▶ _Exercise task_
Write out every line of the data below with no changes. Leave the pictures out.

(Stored entries)
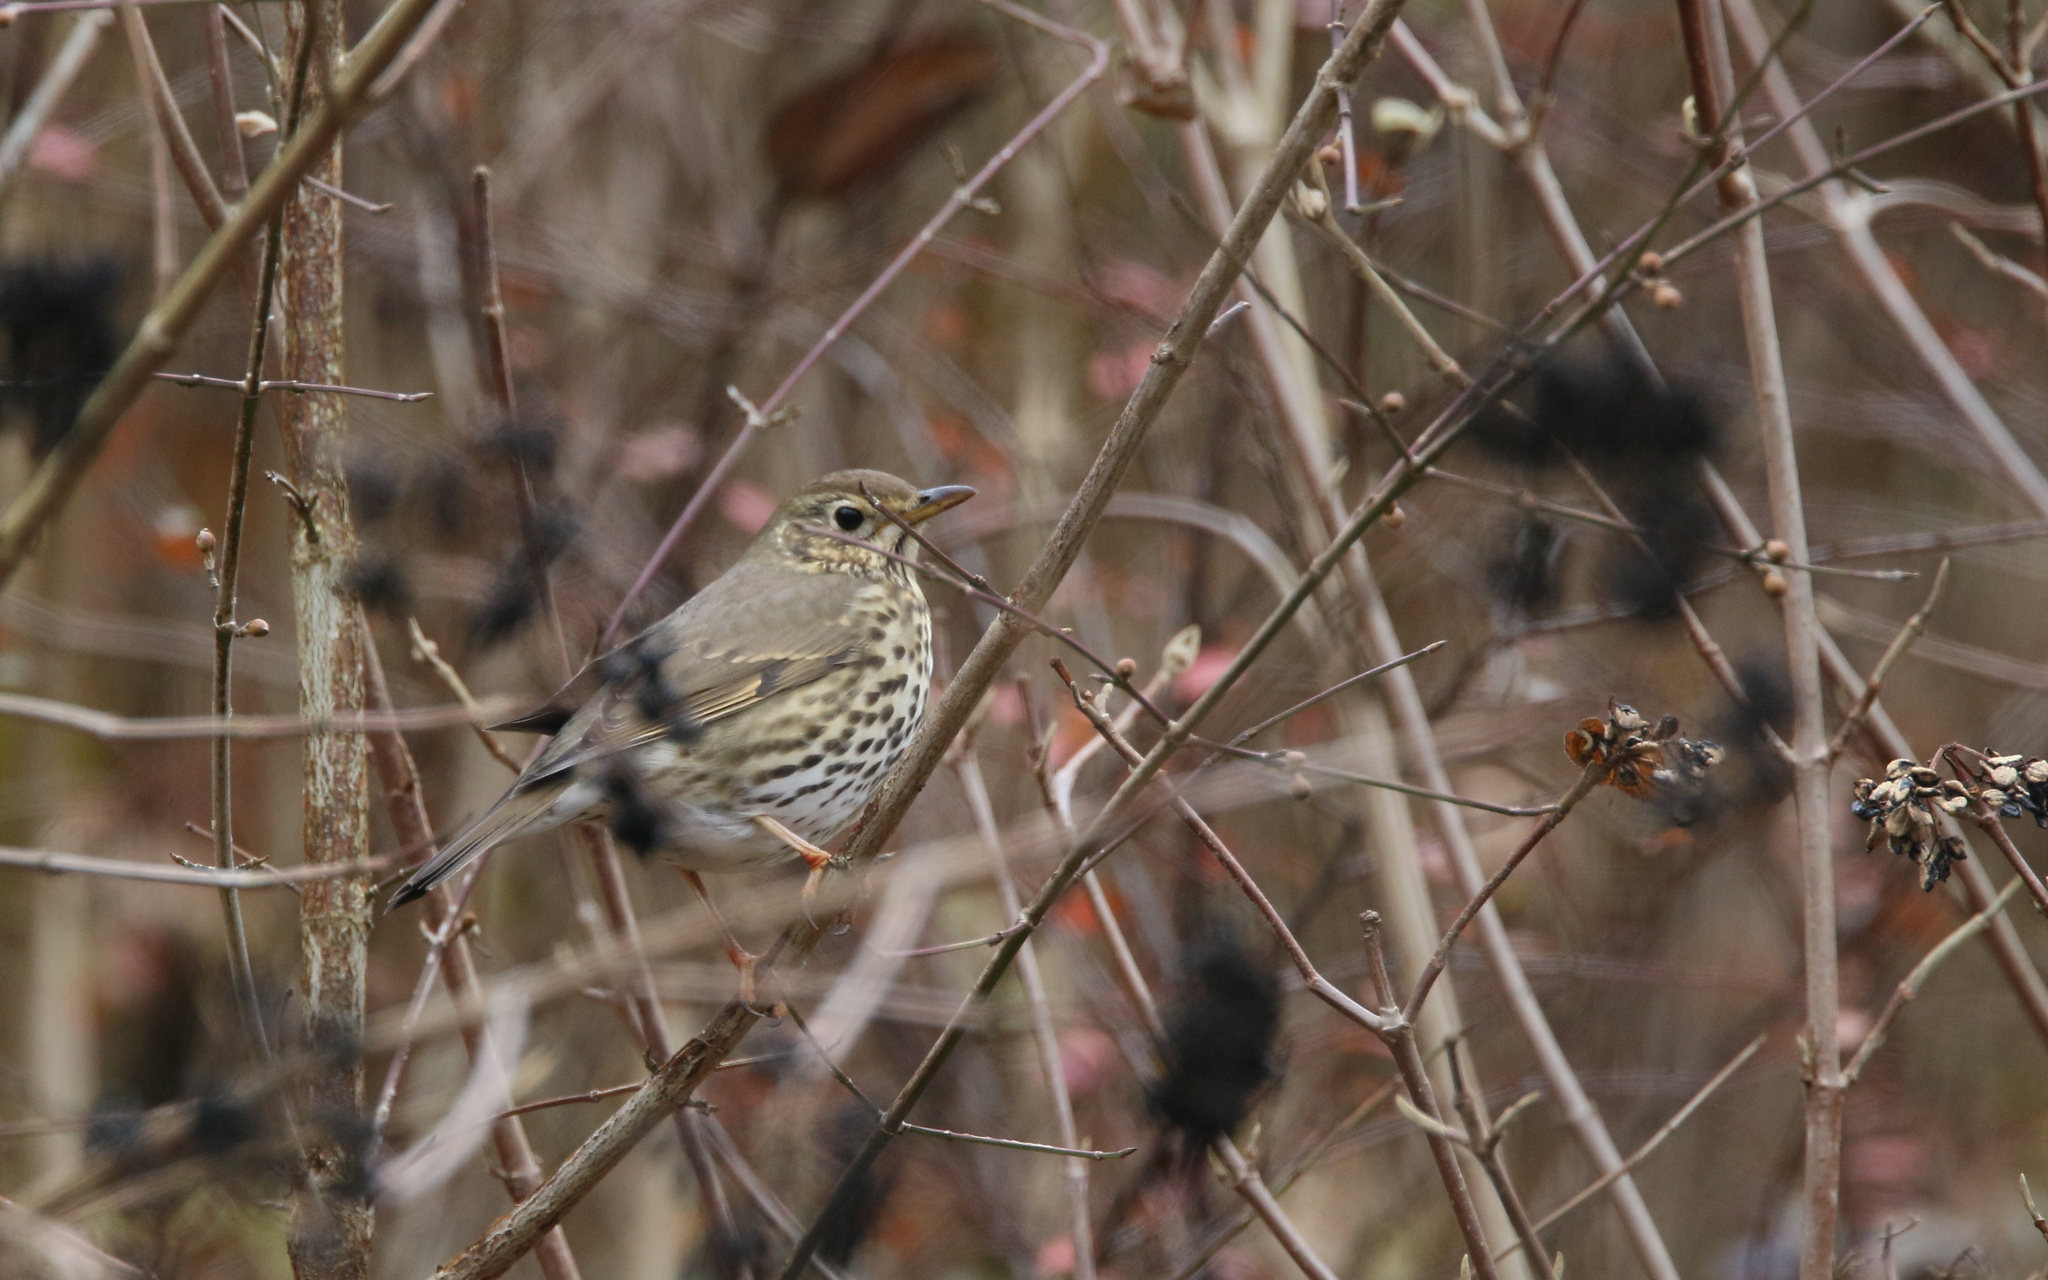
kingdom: Animalia
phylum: Chordata
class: Aves
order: Passeriformes
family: Turdidae
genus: Turdus
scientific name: Turdus philomelos
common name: Song thrush
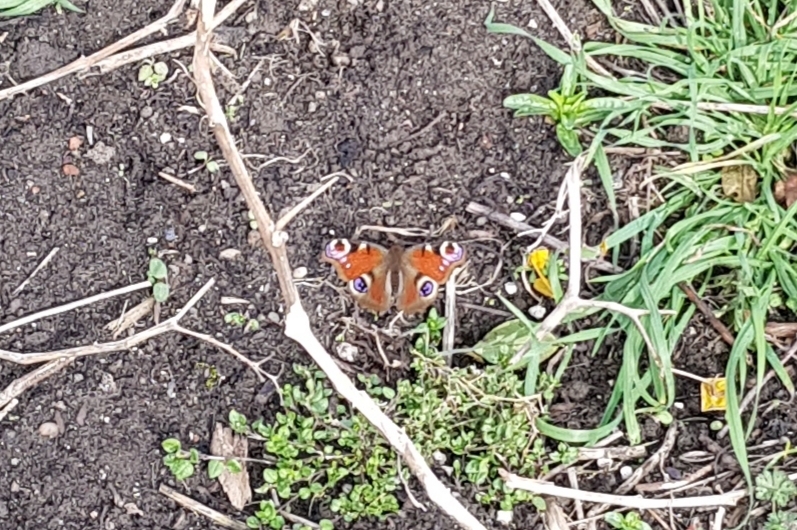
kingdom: Animalia
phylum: Arthropoda
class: Insecta
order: Lepidoptera
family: Nymphalidae
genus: Aglais
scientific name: Aglais io
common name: Peacock
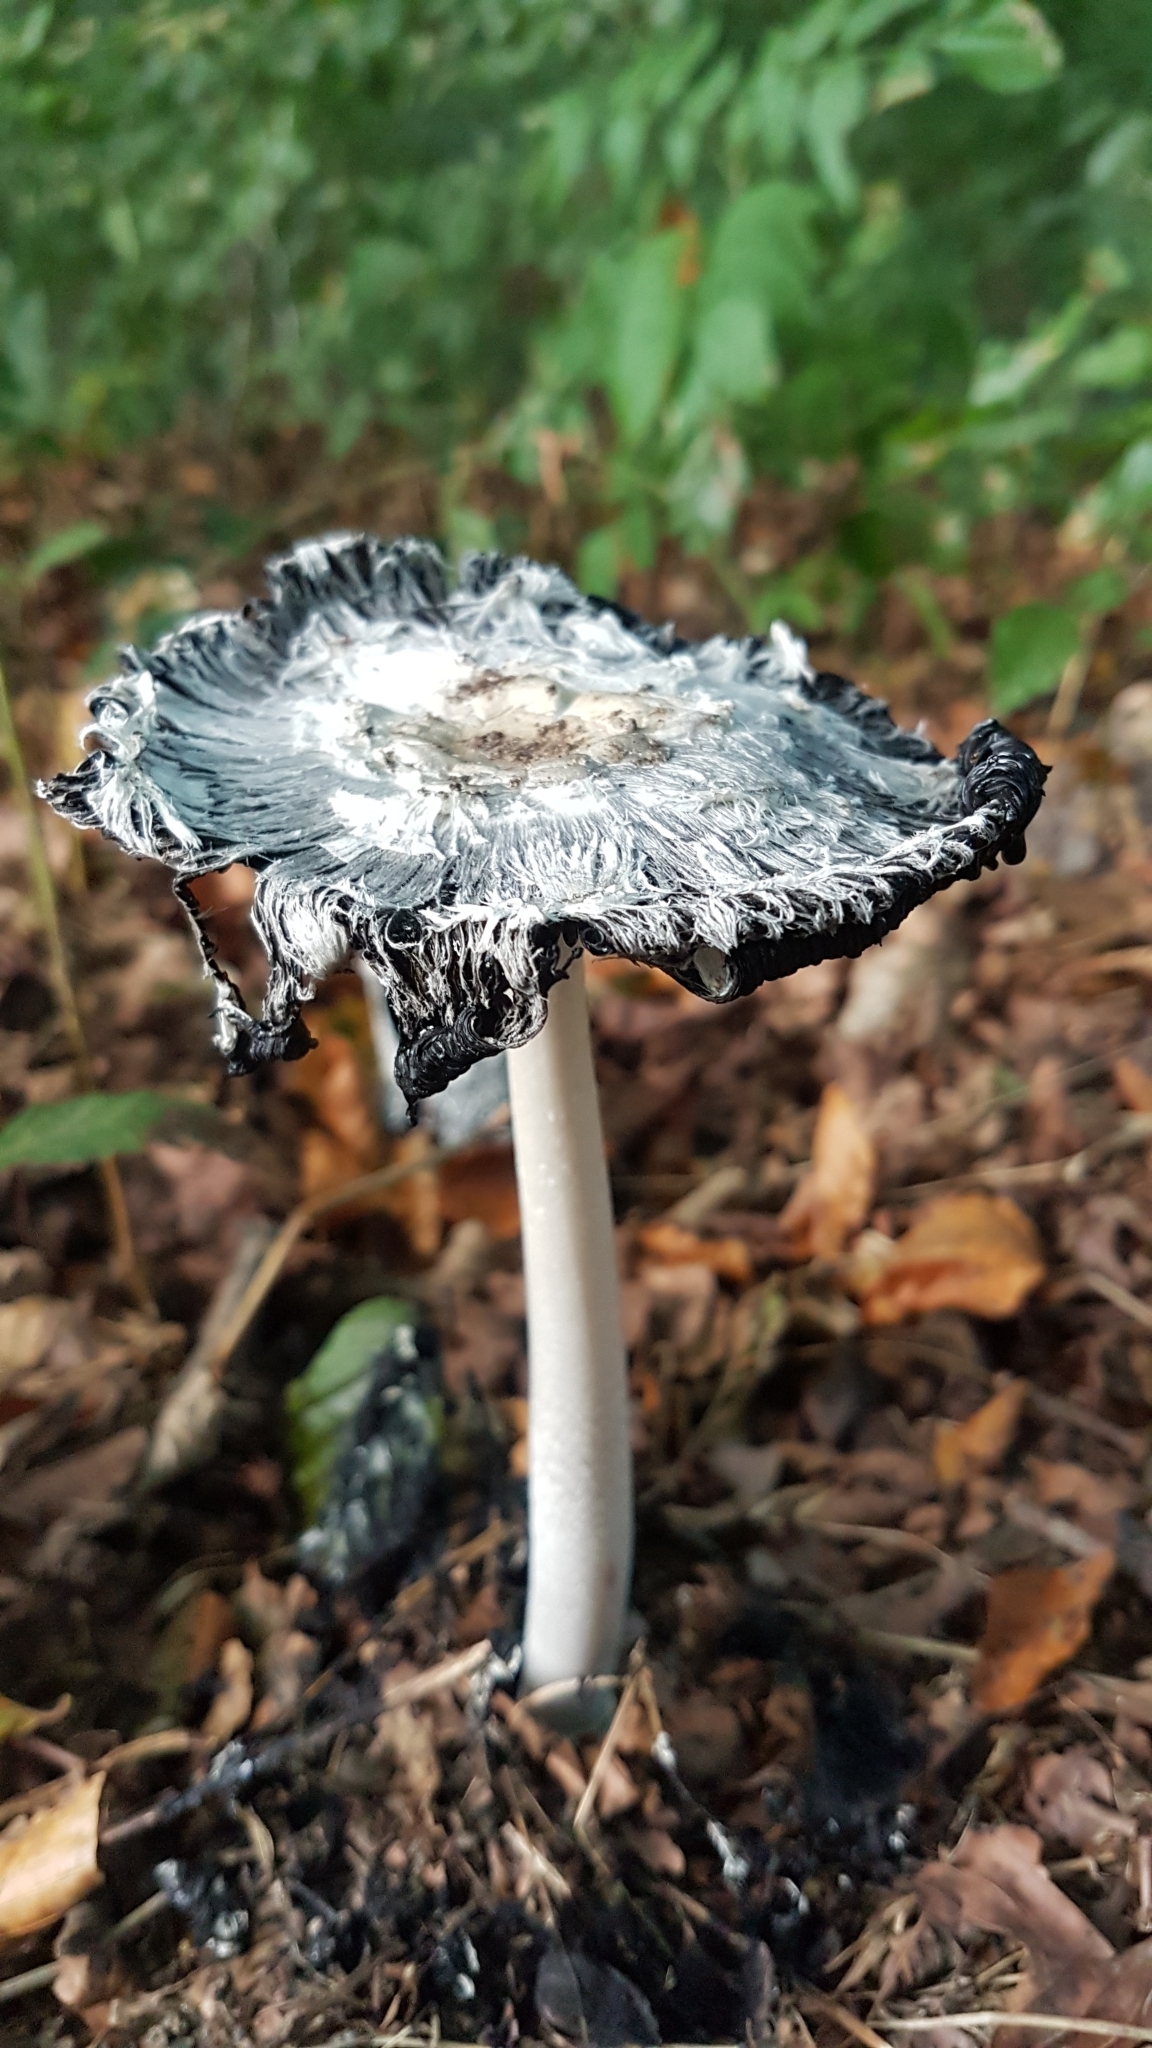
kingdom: Fungi
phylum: Basidiomycota
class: Agaricomycetes
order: Agaricales
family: Agaricaceae
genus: Coprinus
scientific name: Coprinus comatus
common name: Lawyer's wig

▶ _Expected answer_
kingdom: Animalia
phylum: Chordata
class: Aves
order: Passeriformes
family: Turdidae
genus: Turdus
scientific name: Turdus philomelos
common name: Song thrush
kingdom: Animalia
phylum: Arthropoda
class: Insecta
order: Lepidoptera
family: Nymphalidae
genus: Aglais
scientific name: Aglais io
common name: Peacock
kingdom: Fungi
phylum: Basidiomycota
class: Agaricomycetes
order: Agaricales
family: Agaricaceae
genus: Coprinus
scientific name: Coprinus comatus
common name: Lawyer's wig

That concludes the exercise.